I bought a new hamster about two months ago.. and she is completely crazy! 

She eats/chews anything around here..she has shredded the curtain her cage was next to, has eaten through all of the plastic fastenings on her cage, chewed through her bag of food and even managed to escape by knocking down the top part of her cage from the kitchen worktop!

She has managed to bend some of the wiring on her cage..it's as if she's the hulk hamster.. and trashes her pretty big cage on a regular basis.

We get her out to play with most nights so she is used to us, yet when we approach her cage she runs away as if in fear..she also gets a good run about in her ball most nights. 

She has put on so much weight..we thought she might be pregnant but we've now had her two months and she hasn't come into contact with any other hamsters..

Is this normal? Will she calm down?!


----------



## red_dwarf15 (Nov 17, 2008)

ive only had male hampsters so i cant help im afraid.

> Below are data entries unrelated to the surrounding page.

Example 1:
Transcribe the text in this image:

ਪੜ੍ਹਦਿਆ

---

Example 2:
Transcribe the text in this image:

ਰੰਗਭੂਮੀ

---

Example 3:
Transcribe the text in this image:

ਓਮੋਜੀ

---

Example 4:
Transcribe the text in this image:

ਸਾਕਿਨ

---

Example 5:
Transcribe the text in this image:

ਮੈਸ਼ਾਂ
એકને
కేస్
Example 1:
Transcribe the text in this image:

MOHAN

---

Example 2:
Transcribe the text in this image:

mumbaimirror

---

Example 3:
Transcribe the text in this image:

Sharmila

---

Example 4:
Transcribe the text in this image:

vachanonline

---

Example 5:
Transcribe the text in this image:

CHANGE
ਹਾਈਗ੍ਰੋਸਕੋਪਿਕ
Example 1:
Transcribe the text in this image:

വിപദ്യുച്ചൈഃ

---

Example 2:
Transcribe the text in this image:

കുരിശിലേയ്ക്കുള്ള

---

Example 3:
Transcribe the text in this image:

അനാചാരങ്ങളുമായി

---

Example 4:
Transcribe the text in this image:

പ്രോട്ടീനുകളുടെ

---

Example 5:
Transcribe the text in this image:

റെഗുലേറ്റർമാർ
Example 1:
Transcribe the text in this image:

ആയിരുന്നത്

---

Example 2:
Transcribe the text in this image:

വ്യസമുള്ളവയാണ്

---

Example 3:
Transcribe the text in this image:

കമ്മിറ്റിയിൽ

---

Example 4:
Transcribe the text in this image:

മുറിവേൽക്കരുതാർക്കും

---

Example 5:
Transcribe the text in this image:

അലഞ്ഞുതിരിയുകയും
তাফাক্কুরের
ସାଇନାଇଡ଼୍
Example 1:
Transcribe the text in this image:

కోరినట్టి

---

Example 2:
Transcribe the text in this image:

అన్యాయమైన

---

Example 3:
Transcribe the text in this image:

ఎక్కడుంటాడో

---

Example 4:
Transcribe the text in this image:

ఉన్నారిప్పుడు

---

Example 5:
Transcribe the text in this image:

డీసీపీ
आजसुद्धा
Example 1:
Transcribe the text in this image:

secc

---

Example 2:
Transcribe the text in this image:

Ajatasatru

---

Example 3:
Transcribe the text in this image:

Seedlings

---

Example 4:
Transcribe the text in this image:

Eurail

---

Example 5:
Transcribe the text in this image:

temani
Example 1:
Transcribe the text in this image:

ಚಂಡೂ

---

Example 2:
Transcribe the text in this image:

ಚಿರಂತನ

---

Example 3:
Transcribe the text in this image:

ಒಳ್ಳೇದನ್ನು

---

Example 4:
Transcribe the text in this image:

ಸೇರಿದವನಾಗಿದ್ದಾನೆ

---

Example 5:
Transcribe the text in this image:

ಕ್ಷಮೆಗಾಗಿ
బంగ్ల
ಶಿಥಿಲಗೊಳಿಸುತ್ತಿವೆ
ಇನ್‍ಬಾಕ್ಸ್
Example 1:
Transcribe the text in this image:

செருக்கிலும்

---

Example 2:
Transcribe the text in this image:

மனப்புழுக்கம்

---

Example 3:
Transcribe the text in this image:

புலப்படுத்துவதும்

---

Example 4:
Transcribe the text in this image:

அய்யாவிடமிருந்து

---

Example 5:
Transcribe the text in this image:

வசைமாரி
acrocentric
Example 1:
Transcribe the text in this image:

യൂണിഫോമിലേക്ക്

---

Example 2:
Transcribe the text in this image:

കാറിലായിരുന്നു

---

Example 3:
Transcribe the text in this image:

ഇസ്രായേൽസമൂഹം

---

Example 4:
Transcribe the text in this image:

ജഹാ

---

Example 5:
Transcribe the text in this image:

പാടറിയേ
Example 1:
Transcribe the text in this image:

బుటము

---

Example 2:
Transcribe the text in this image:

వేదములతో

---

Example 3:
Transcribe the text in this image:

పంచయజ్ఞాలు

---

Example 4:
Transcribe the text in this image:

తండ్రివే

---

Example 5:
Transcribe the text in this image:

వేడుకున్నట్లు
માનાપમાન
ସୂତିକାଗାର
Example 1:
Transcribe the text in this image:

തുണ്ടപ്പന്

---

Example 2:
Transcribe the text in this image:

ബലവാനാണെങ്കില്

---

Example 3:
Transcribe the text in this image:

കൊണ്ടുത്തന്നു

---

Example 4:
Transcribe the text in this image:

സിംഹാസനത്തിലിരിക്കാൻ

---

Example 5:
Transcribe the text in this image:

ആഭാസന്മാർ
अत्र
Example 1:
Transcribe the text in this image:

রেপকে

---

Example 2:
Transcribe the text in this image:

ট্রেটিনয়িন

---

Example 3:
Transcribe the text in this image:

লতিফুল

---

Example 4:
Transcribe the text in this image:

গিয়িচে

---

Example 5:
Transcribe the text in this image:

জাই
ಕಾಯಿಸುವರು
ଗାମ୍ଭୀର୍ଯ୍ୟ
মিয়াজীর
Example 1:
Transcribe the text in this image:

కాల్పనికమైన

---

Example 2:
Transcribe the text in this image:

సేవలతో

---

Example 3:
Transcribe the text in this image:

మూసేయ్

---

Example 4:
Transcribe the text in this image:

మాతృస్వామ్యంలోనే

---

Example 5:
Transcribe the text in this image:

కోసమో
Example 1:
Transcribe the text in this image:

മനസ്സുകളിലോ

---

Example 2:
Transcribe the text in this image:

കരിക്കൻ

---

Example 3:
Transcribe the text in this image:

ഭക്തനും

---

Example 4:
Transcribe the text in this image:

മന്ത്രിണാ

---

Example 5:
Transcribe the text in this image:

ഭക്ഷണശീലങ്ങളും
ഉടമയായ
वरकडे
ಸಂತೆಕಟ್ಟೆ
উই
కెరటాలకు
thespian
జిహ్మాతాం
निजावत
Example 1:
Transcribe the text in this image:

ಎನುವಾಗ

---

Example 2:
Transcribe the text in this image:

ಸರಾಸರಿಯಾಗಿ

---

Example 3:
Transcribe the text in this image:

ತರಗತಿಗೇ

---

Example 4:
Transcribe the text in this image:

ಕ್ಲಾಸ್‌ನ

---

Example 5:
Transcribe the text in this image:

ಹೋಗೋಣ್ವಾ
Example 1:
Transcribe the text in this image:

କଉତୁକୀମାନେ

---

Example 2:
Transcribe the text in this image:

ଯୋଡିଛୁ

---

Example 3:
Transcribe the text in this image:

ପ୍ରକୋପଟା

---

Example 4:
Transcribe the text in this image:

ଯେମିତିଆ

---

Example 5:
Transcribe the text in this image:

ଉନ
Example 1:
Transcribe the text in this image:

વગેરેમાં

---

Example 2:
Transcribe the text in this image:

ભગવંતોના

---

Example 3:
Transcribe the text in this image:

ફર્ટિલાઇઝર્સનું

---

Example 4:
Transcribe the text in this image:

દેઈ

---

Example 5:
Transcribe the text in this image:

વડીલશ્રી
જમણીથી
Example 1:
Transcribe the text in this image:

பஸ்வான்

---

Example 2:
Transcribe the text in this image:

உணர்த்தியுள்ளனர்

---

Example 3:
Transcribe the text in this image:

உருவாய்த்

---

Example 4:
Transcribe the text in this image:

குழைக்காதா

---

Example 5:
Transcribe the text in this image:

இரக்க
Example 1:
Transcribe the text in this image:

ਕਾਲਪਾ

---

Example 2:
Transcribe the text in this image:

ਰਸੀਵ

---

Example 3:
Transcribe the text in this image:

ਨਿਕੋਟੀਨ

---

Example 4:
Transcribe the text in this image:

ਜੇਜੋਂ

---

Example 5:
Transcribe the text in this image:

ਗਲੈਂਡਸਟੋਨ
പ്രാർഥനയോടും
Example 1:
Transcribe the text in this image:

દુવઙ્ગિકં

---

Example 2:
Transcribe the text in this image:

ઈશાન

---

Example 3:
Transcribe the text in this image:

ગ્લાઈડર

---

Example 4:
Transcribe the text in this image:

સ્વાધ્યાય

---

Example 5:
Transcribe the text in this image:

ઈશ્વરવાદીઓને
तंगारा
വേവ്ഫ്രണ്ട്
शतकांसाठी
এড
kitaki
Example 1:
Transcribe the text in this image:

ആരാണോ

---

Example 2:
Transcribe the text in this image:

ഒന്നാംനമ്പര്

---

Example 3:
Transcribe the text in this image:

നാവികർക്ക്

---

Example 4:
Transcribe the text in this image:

have you got her lots of toys to keep her occupied? she might be doing it because she's bored. wilko's sell hampster toys pretty cheaply like tubes and balls.

hope this helps a little


----------



## cherrie_b (Dec 14, 2008)

If she likes to chew then give her cardboard. Toilet rolls, egg boxes, cereal boxes...Maybe she needs a bigger cage. From my experience, Syrians tend to chew the bars of the cages if they don't have enough space. I have finally stopped my female chewing the bars by getting her a huge Freddy 2 cage. 

Defo give her some boxes to chew on and she can occupy herself with them.


----------



## CharleyRogan (Feb 20, 2009)

I think my syrian must be cheeky because she has a Freddy 2 and she still chews the bars!

What cage do you have? Dimensions?

Char
xxx


----------